Acute chest syndrome is a potentially serious lung disease common in children and adults with sickle cell disease. The symptoms can be mild, but they can also constitute a medical emergency. To be diagnosed with acute chest syndrome, the patient must experience fever or new respiratory symptoms and have specific changes on the chest x-ray.
Sickle cell disease affects the hemoglobin in red blood cells, causing them to be crescent or sickle-shaped instead of the normal round and smooth shape. Sickle cells do not move easily throughout the blood vessels and can block blood flow. These blocked vessels cause many serious problems, including infections, stroke, and periods of significant, ongoing pain. Acute chest syndrome occurs when the sickle cells affect the blood vessels in the lungs.
Pulmonary infection is often associated with acute chest syndrome. One study identified multiple infectious organisms in cases of acute chest syndrome, with bacterial infections being the most common overall and viral infections being most common in children under 10.Infections can precipitate an episode of acute chest syndrome by causing inflammation in the lungs, making it even more difficult for sickle cells to pass through.
Another condition that can lead to acute chest syndrome is a pulmonary fat embolism, which can occur with or without an accompanying infection. During pain crises, small droplets of fat are released into the blood. These droplets make their way to the lungs, where they cause inflammation and injury in the air sacs.
A third condition connected to acute chest syndrome and sickle cell disease is pulmonary infarction. One major study showed this event causes 16 percent of acute chest syndrome episodes. Pulmonary infarction occurs because the sickle cells adhere to the small cells lining the blood vessels in the lungs. Blockages result, cutting off the blood supply to parts of the lung tissue.
Episodes of acute chest syndrome vary drastically with age. Acute chest syndrome is most common in children under 10. In this age group, pulmonary infarctions are the most common trigger, and children present with wheezing, cough, and fever.
Adults and older children have chest pain, shortness of breath, and lower oxygen saturation. In adults, acute chest syndrome is more often precipitated by fat embolism. Different areas of the lungs are affected in adults and children, too. In adults, it usually affects the lower lobes of the lungs or multiple areas, while the upper and middle lobes are involved in children.
The statistics on acute chest syndrome show that it is the most common pulmonary disorder in people with sickle cell disease. Half of the people with sickle cell disease have at least one episode of acute chest syndrome, and incidence peaks with children between two and four. It is the most common cause of death from sickle cell disease.

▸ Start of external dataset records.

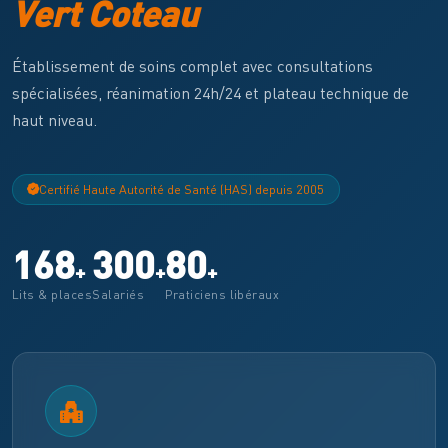
Vert Coteau
Établissement de soins complet avec consultations
spécialisées, réanimation 24h/24 et plateau technique de
haut niveau.
Certifié Haute Autorité de Santé (HAS) depuis 2005
168
300
80
+
+
+
Lits & places
Salariés
Praticiens libéraux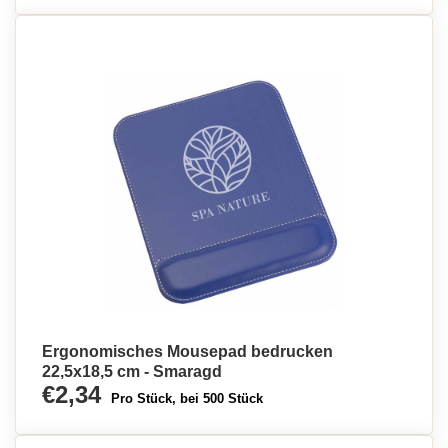
Ergonomisches Mousepad bedrucken
22,5x18,5 cm - Smaragd
€2,34
Pro Stück, bei 500 Stück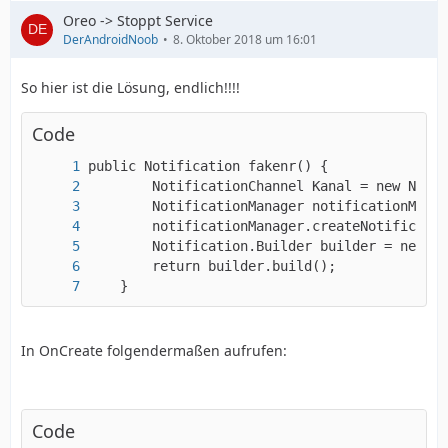
Oreo -> Stoppt Service
DerAndroidNoob
8. Oktober 2018 um 16:01
So hier ist die Lösung, endlich!!!!
Code
    }
In OnCreate folgendermaßen aufrufen:
Code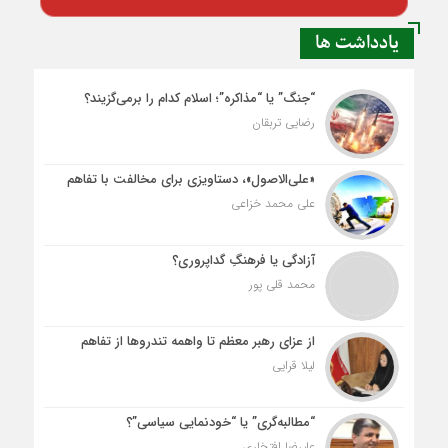
یادداشت ها
“جنگ” یا “مذاکره”؛ اسلام کدام را برمی‌گزیند؟
رضایی تربقان
«علی‌الاصول»، دستاویزی برای مخالفت با تفاهم
علی محمد خزاعی
آزادگی یا فرهنگِ گداپروری؟
محمد قلی پور
از عزای رهبر معظم تا واهمه تندروها از تفاهم
لیلا قرایی
“مطالبه‌گری” یا “خودنمایی سیاسی”؟
علیرضا افتخاری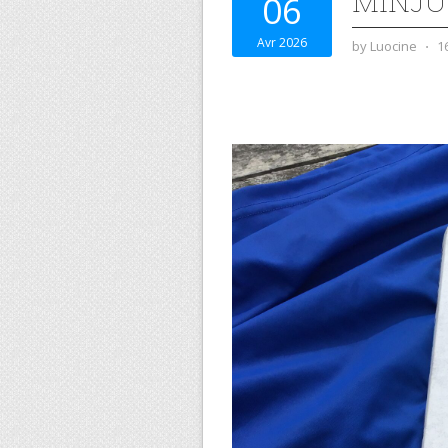
MINJU
06
Avr 2026
by
Luocine
⋅
1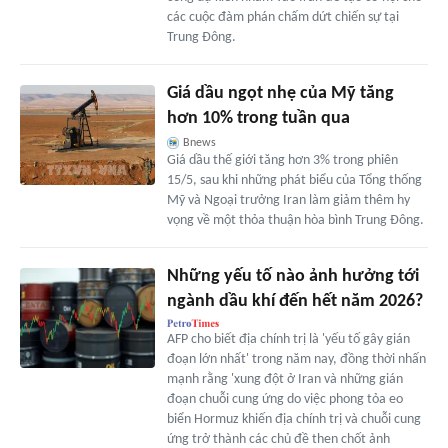
các cuộc đàm phán chấm dứt chiến sự tại
Trung Đông.
Giá dầu ngọt nhẹ của Mỹ tăng
hơn 10% trong tuần qua
Bnews
Giá dầu thế giới tăng hơn 3% trong phiên
15/5, sau khi những phát biểu của Tổng thống
Mỹ và Ngoại trưởng Iran làm giảm thêm hy
vọng về một thỏa thuận hòa bình Trung Đông.
Những yếu tố nào ảnh hưởng tới
ngành dầu khí đến hết năm 2026?
AFP cho biết địa chính trị là 'yếu tố gây gián
đoạn lớn nhất' trong năm nay, đồng thời nhấn
mạnh rằng 'xung đột ở Iran và những gián
đoạn chuỗi cung ứng do việc phong tỏa eo
biển Hormuz khiến địa chính trị và chuỗi cung
ứng trở thành các chủ đề then chốt ảnh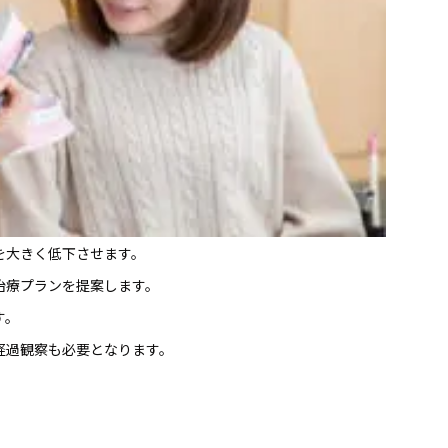
を大きく低下させます。
治療プランを提案します。
す。
経過観察も必要となります。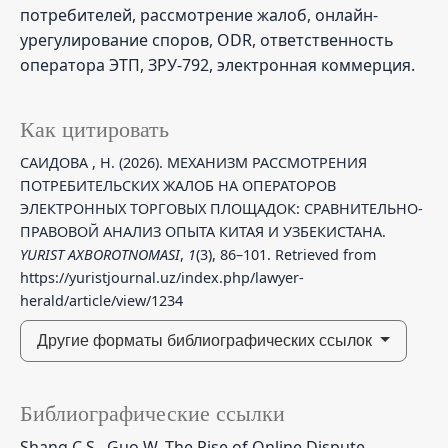
потребителей, рассмотрение жалоб, онлайн-
урегулирование споров, ODR, ответственность
оператора ЭТП, ЗРУ-792, электронная коммерция.
Как цитировать
САИДОВА , Н. (2026). МЕХАНИЗМ РАССМОТРЕНИЯ
ПОТРЕБИТЕЛЬСКИХ ЖАЛОБ НА ОПЕРАТОРОВ
ЭЛЕКТРОННЫХ ТОРГОВЫХ ПЛОЩАДОК: СРАВНИТЕЛЬНО-
ПРАВОВОЙ АНАЛИЗ ОПЫТА КИТАЯ И УЗБЕКИСТАНА.
YURIST AXBOROTNOMASI
,
1
(3), 86–101. Retrieved from
https://yuristjournal.uz/index.php/lawyer-
herald/article/view/1234
Другие форматы библиографических ссылок
Библиографические ссылки
Shang C.S., Guo W. The Rise of Online Dispute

Rapid diagnosis of acute chest syndrome is crucial. It often starts within 24 to 72 hours of the beginning of a pain crisis; hospitalized patients must be monitored closely for low oxygen saturations, rapid breathing, elevated heart rate, and fever.

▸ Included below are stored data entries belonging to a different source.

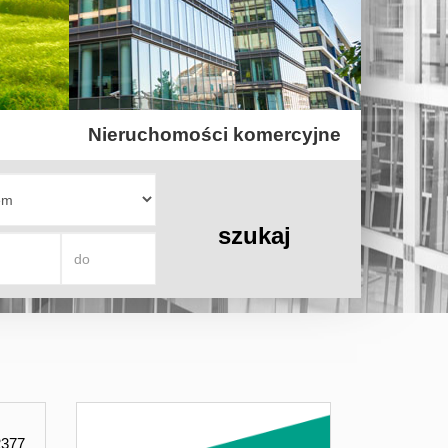
Nieruchomości komercyjne
2377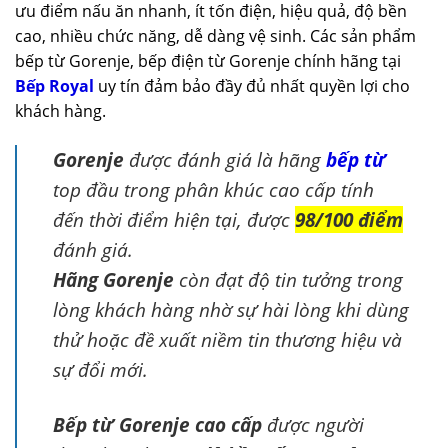
ưu điểm nấu ăn nhanh, ít tốn điện, hiệu quả, độ bền
cao, nhiều chức năng, dễ dàng vệ sinh. Các sản phẩm
bếp từ Gorenje, bếp điện từ Gorenje chính hãng tại
Bếp Royal
uy tín đảm bảo đầy đủ nhất quyền lợi cho
khách hàng.
Gorenje
được đánh giá là hãng
bếp từ
top đầu trong phân khúc cao cấp tính
đến thời điểm hiện tại, được
98/100 điểm
đánh giá.
Hãng Gorenje
còn đạt độ tin tưởng trong
lòng khách hàng nhờ sự hài lòng khi dùng
thử hoặc đề xuất niềm tin thương hiệu và
sự đổi mới.
Bếp từ Gorenje cao cấp
được người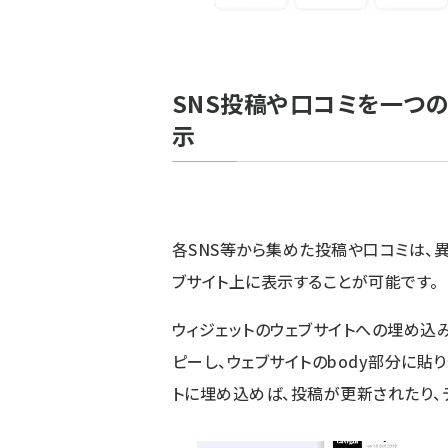
SNS投稿や口コミを一つの
示
各SNS等から集めた投稿や口コミは、異
ブサイト上に表示することが可能です。
ウィジェットのウェブサイトへの埋め込みは
ピーし、ウェブサイトのbody部分に貼
トに埋め込めば、投稿が更新されたり、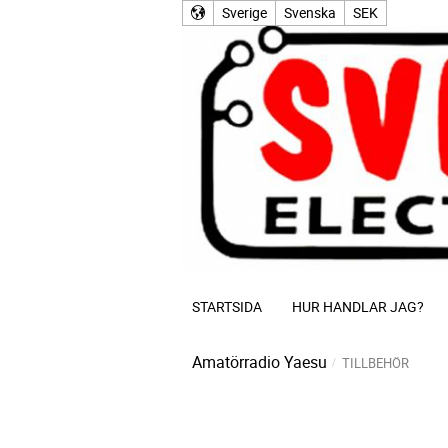
Sverige
Svenska
SEK
STARTSIDA
HUR HANDLAR JAG?
Amatörradio
Yaesu
TILLBEHÖR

Doctors will order a chest x-ray for patients with suspected acute chest syndrome who have fever or chest pain. X-ray changes are not always present at the onset of the syndrome, so doctors will likely begin treatment even if the chest x-ray is normal. Blood tests can determine the severity of the episode by showing how much hemoglobin and platelets have decreased.
Other possible diagnostic tests for acute chest syndrome include chest CT scans, breathing and circulation scans, and imaging to check for pulmonary emboli. Hospitalized patients with acute chest syndrome need a blood type screen, as the need for an emergency transfusion is high. Doctors should rule out other life-threatening conditions, including pulmonary embolus and pneumonia.

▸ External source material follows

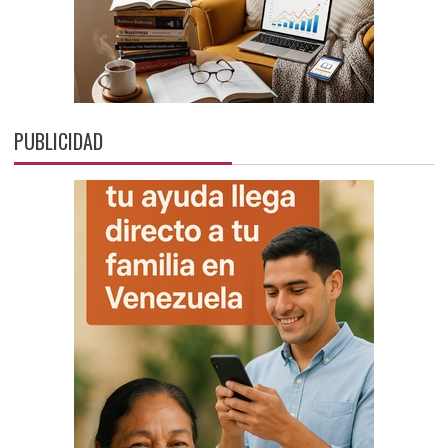
PUBLICIDAD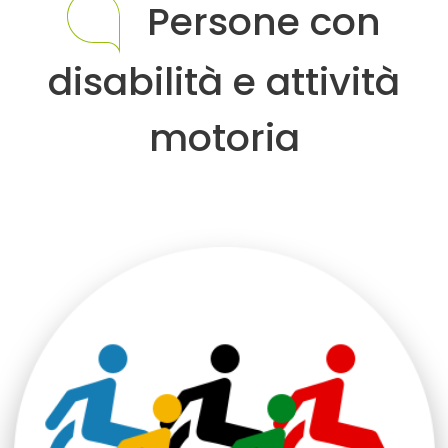
Persone con
disabilità e attività
motoria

Early treatment of acute chest syndrome correlates to a shorter hospital stay, better outcomes, and less chance of recurrence. Interventions include pain management, IV fluids, supplemental oxygen, blood transfusions, and antibiotics. Patients should do breathing exercises every two hours to prevent atelectasis — the collapsing of the small air sacs in the lungs. In cases where the patient also has asthma, bronchodilators can help.
Acute chest syndrome is the second most common cause of hospitalization in patients with sickle cell disease. As many as 20 percent of patients hospitalized with a pain crisis develop acute chest syndrome within three days.
Most cases resolve on their own with supportive care, but some progress rapidly, causing acute respiratory failure. The most common causes of death for patients with acute chest syndrome are pulmonary emboli and pneumonia. One study showed as many as 11 percent develop neurological complications.